March 13, 2024
More than 1,000 major financial deals struck during 2023 had some sports technology element, according to research from investment bank Drake Star Partners, generating more than US$37 billion in value.
The quarterly study also takes into account deals which include technology elements or are sports technology adjacent.
For example, the US$27 billion figure it recorded in mergers and acquisitions (M&A) includes Endeavor’s US$9.3 billion takeover of WWE. However, Drake Star says its findings offer a snapshot of an industry in rude health that is outperforming other sectors.
Indeed, the headline figure of US$37 billion recorded over the 12-month period is significantly more than the US$21 billion witnessed in 2022. The amount was boosted by several Q4 deals, including Better Collective’s US$188 million takeover of digital sports media platform Playmaker Capital, as well as major funding rounds from the likes of Urban Sports Club (US$100 million) and Strikerz Inc (US$40 million).
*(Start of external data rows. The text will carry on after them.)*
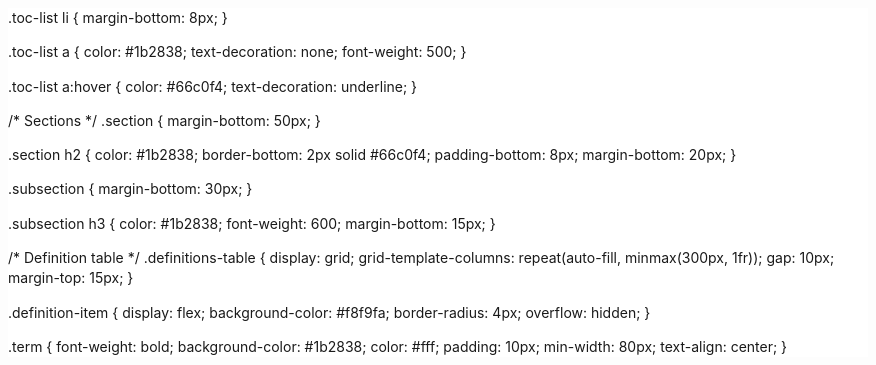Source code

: .toc-list li {
  margin-bottom: 8px;
}

.toc-list a {
  color: #1b2838;
  text-decoration: none;
  font-weight: 500;
}

.toc-list a:hover {
  color: #66c0f4;
  text-decoration: underline;
}

/* Sections */
.section {
  margin-bottom: 50px;
}

.section h2 {
  color: #1b2838;
  border-bottom: 2px solid #66c0f4;
  padding-bottom: 8px;
  margin-bottom: 20px;
}

.subsection {
  margin-bottom: 30px;
}

.subsection h3 {
  color: #1b2838;
  font-weight: 600;
  margin-bottom: 15px;
}

/* Definition table */
.definitions-table {
  display: grid;
  grid-template-columns: repeat(auto-fill, minmax(300px, 1fr));
  gap: 10px;
  margin-top: 15px;
}

.definition-item {
  display: flex;
  background-color: #f8f9fa;
  border-radius: 4px;
  overflow: hidden;
}

.term {
  font-weight: bold;
  background-color: #1b2838;
  color: #fff;
  padding: 10px;
  min-width: 80px;
  text-align: center;
}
Investments in early-stage companies continue to account for the majority of private deals (625 of 796), with wearable tech specialists generating the most value (39 per cent of US$5.7 billion). The largest funding round of the year, however, was Chinese esports company VSPO, which raised US$265 million in February last year.
After a challenging few years for the wider technology industry, and startups especially, Drake Star believes the conditions are ripe for sports tech investments to continue to thrive. It noted that US$7 billion had been raised by funds with an interest in the sector, which could boost private financings, as well as several major transactions either completed or in the works.
These include DraftKings’ US$750 million takeover of Jackpocket, Charterhouse’s US$315 million acquisition of Bruin Capital’s majority stake in Two Circles, and the planned merger between Reliance Industries and Disney’s broadcast properties in India.
Drake Star also believes investments in mid and late-stage companies will grow in 2024 amid more realistic valuations, with artificial intelligence (AI), ticketing and venue management considered to be strong areas of activity.
Drake Star also noted a more positive outlook for initial public offerings (IPO) and speculates several IPO-ready sports technology firms were looking to go public once again now there is a more favourable investment climate.